EXERCISE: Copy word for word everything below from the row containing "Views of one" down to the row containing "-0.003280, -0.523535, 0.910328]]", including both of those rows.

EXTRACTED MATERIAL:
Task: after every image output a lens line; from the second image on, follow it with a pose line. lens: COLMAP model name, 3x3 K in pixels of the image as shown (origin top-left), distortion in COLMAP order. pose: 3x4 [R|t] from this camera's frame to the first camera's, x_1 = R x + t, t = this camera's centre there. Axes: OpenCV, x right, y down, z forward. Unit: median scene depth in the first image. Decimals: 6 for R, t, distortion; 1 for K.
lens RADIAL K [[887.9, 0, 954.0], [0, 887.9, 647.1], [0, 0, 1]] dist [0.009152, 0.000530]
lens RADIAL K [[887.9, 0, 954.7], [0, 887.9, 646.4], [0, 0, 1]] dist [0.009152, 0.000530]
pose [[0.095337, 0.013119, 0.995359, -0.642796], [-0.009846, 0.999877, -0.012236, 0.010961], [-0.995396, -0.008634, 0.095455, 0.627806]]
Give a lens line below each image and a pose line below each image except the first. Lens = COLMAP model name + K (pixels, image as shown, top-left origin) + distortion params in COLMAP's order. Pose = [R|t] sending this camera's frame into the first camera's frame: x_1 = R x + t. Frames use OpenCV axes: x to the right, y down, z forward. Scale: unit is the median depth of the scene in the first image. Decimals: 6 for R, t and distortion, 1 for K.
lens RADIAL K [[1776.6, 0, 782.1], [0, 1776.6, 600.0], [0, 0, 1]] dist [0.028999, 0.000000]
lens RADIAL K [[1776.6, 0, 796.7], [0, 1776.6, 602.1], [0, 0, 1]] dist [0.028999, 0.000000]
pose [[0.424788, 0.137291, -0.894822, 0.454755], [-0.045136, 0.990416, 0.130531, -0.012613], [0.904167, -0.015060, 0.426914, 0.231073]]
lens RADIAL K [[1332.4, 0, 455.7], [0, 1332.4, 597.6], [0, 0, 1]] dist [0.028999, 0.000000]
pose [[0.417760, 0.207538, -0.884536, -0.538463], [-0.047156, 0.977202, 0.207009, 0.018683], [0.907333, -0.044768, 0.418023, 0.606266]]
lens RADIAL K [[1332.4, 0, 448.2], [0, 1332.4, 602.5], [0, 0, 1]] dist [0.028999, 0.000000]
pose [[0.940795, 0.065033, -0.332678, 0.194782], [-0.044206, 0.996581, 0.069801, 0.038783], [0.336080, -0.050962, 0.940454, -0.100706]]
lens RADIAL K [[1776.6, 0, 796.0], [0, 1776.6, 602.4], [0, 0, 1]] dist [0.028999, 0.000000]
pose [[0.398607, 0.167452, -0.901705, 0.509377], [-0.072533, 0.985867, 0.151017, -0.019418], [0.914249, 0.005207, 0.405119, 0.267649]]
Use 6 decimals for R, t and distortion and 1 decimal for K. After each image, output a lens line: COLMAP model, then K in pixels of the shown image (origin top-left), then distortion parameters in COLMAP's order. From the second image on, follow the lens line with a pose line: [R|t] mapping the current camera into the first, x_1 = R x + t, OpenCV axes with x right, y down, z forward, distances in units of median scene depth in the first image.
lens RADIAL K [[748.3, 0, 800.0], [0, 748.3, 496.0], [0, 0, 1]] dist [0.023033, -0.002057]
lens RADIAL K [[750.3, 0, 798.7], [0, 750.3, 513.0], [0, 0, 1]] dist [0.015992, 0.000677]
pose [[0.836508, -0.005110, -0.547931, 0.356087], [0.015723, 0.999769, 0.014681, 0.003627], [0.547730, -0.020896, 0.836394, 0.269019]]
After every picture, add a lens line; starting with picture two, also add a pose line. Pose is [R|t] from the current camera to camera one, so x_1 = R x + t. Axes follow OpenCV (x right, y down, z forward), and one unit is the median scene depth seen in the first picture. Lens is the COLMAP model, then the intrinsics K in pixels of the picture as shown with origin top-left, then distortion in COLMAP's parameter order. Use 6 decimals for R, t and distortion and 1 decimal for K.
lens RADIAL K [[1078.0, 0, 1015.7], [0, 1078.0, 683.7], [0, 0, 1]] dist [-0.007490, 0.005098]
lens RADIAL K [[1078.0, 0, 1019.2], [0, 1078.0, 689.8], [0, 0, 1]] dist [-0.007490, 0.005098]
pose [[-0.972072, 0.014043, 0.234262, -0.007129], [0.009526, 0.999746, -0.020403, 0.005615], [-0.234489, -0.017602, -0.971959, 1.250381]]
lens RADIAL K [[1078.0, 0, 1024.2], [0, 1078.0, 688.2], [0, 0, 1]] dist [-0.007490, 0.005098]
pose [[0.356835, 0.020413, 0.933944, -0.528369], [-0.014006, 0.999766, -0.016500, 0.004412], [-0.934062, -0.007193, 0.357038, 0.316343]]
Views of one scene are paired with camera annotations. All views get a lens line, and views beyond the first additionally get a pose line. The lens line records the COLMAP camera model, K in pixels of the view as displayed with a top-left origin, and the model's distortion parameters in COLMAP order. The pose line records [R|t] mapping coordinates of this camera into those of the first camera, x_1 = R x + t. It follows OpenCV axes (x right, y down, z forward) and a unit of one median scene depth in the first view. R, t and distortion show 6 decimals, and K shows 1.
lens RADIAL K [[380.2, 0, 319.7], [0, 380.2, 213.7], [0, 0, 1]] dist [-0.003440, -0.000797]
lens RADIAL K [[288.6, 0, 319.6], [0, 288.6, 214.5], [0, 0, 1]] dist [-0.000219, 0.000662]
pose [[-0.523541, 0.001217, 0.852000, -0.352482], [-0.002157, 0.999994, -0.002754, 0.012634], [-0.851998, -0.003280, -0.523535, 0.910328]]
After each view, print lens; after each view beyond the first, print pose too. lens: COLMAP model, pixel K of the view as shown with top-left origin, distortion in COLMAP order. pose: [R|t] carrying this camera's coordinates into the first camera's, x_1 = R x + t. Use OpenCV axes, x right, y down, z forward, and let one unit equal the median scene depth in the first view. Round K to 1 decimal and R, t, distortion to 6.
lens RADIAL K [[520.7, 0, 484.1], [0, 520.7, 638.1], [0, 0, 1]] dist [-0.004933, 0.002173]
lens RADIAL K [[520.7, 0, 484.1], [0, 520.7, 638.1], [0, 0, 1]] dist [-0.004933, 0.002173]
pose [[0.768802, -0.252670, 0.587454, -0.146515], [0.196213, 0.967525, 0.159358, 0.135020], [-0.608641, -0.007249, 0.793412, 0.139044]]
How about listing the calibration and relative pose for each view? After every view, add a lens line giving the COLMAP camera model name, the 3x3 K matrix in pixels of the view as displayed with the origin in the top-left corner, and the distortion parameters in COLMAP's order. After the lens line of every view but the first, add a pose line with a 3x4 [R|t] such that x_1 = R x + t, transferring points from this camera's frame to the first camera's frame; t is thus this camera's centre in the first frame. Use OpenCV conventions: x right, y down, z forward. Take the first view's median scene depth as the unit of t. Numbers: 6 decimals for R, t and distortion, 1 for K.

RESPONSE:
Views of one scene are paired with camera annotations. All views get a lens line, and views beyond the first additionally get a pose line. The lens line records the COLMAP camera model, K in pixels of the view as displayed with a top-left origin, and the model's distortion parameters in COLMAP order. The pose line records [R|t] mapping coordinates of this camera into those of the first camera, x_1 = R x + t. It follows OpenCV axes (x right, y down, z forward) and a unit of one median scene depth in the first view. R, t and distortion show 6 decimals, and K shows 1.
lens RADIAL K [[380.2, 0, 319.7], [0, 380.2, 213.7], [0, 0, 1]] dist [-0.003440, -0.000797]
lens RADIAL K [[288.6, 0, 319.6], [0, 288.6, 214.5], [0, 0, 1]] dist [-0.000219, 0.000662]
pose [[-0.523541, 0.001217, 0.852000, -0.352482], [-0.002157, 0.999994, -0.002754, 0.012634], [-0.851998, -0.003280, -0.523535, 0.910328]]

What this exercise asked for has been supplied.